Personal data of more than 550 million Facebook users leaked online last Saturday, finding their way to hacking forums on the Web. The breach is said to have spread across the globe, encompassing close to 100 countries, and counting. The vast majority of affected FB users reside in the US and the UK. Thirty-two million American and eleven million British citizens have seen their phone numbers, usernames, email addresses, geolocations, and bios out in the wild over the last few days.
The Leak Was a Result of an Earlier Flaw
Attempts to exploit Facebook vulnerabilities have been subject to great interest among cybercriminals for a long time.
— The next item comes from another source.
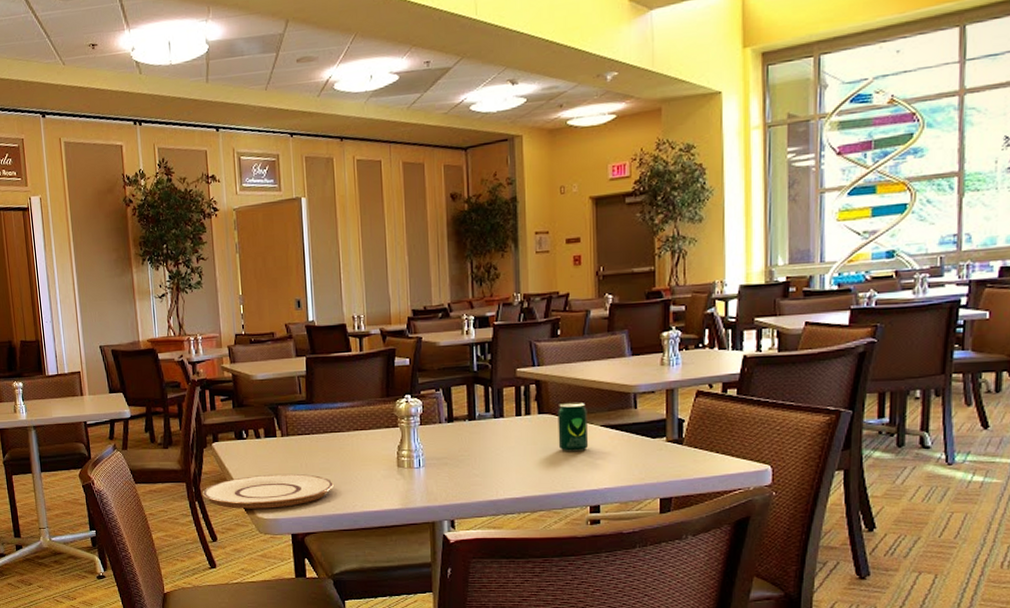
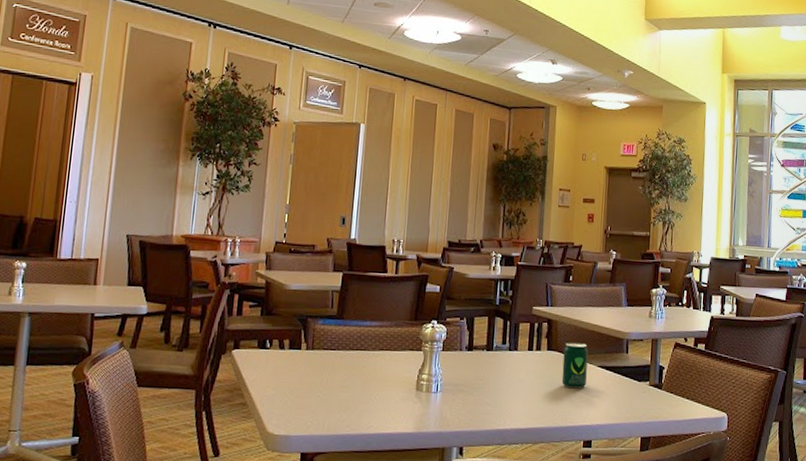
plate: present [202,473,334,509] -> none [211,387,352,424]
As it seems, the current leak came to fruition as a result of a recently found (and patched) FB vulnerability. In the latter half of 2019, hackers exploited that vulnerability to dig out the phone numbers associated with the Facebook accounts of as many users as possible. While Facebook seemingly provided a patch in the nick of time, the crooks at play appear to have successfully collected the data nonetheless.
The recent data leak is reminiscent of other destructive cases that have scoured data, such as in in the case of WhatsApp's spyware attack a couple of years ago.
There Was a Bot at Play
As it is, the crooks behind the FB data theft deployed an automated Telegram bot to host them. Although the bot in question appears to have been subject to sale advertising on the dark Web since January 2021, it was not until a few days ago that someone dumped it for free. As a result, the leaked database is now one click away from anyone willing to get a grip on it.
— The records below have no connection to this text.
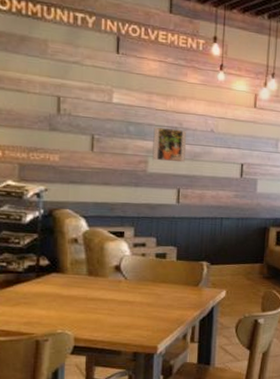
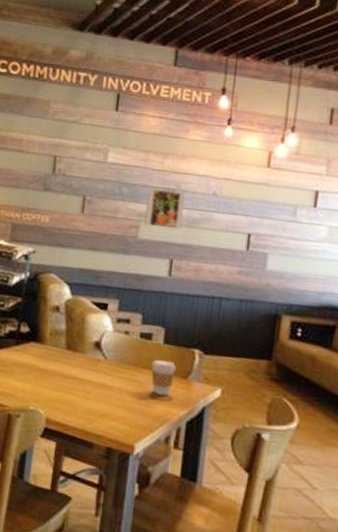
coffee cup: none [167,273,188,303] -> present [151,359,176,397]

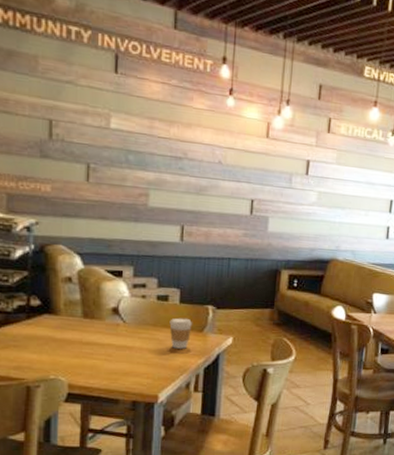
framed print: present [144,188,186,230] -> none [154,156,193,197]

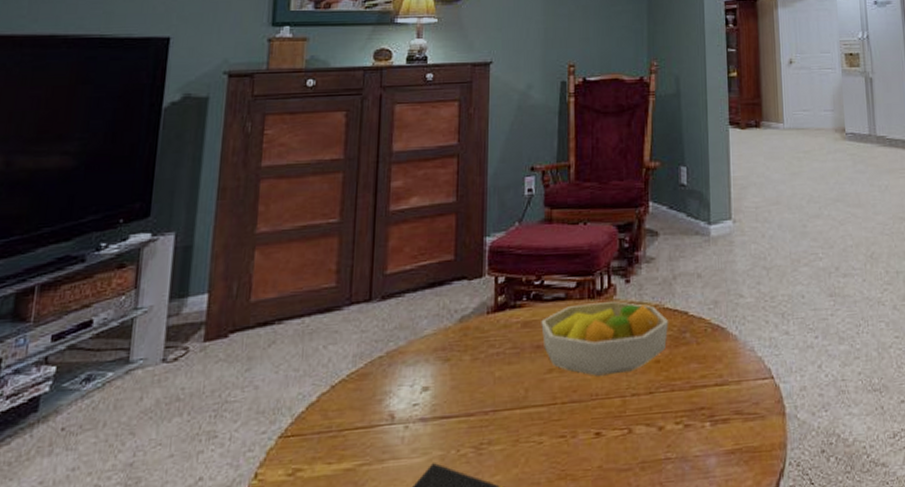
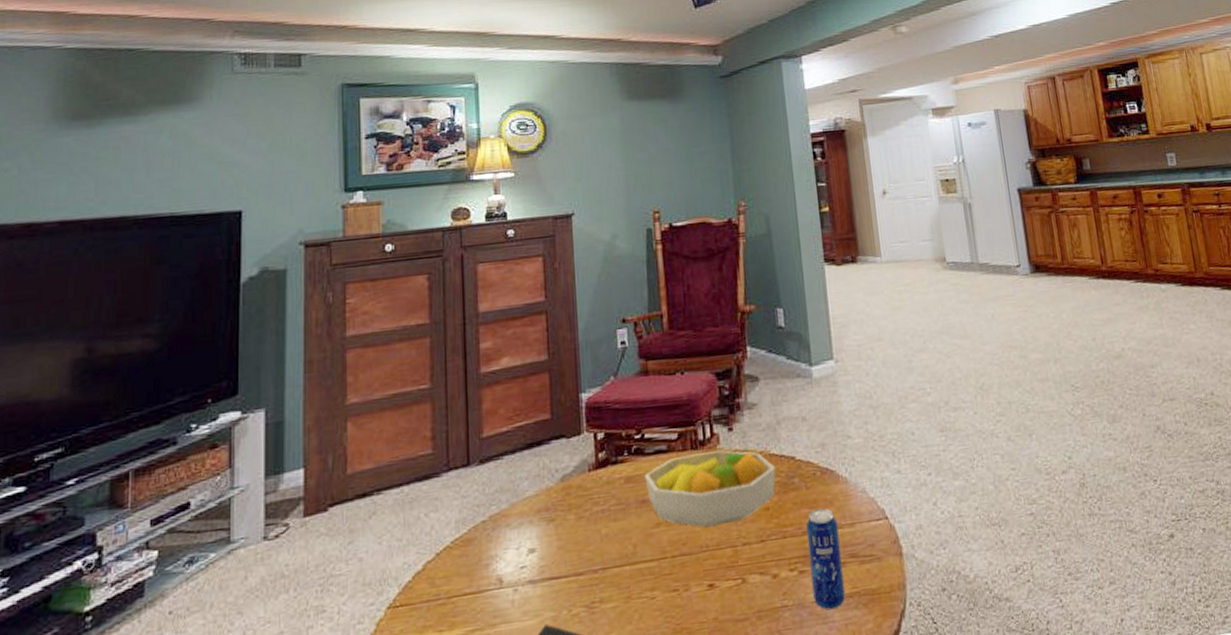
beverage can: none [693,364,728,465] -> present [805,508,846,611]

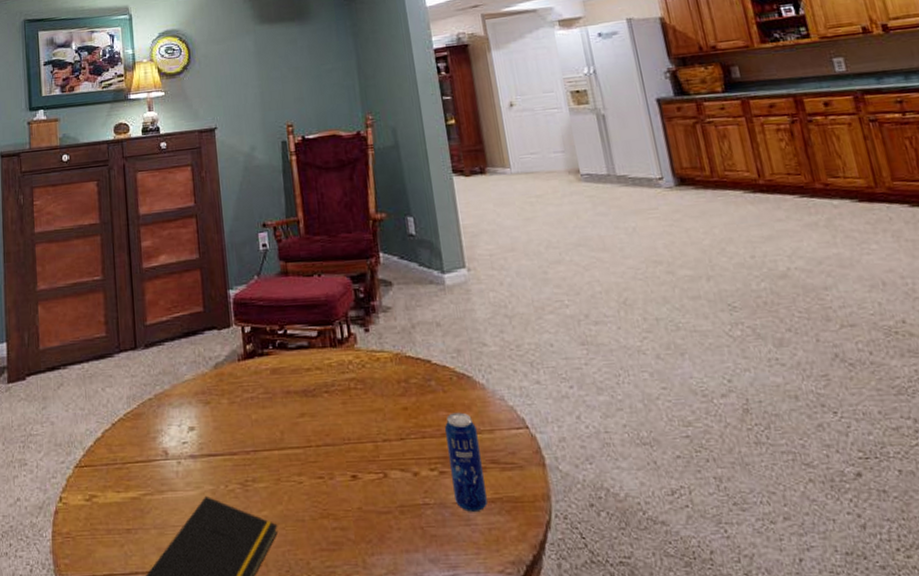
fruit bowl: present [644,450,776,528] -> none [288,349,413,421]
The Dangers That Lie Ahead
The sheer volume of leaked data raises concern about the real motives of the hackers who seem to have shared those data for free. At present, there is no evidence that they may have received any financial incentive to publish the data. Nevertheless, this 'gift' could still bring further trouble to affected users. It might fall into the hands of cyber crooks specializing in identity theft and all sorts of personal data-related scams. Considering that the leaked database includes over 0.5 billion real people's personal details, researchers expect an imminent spike in ID thefts and other social-engineering scams in the weeks to come.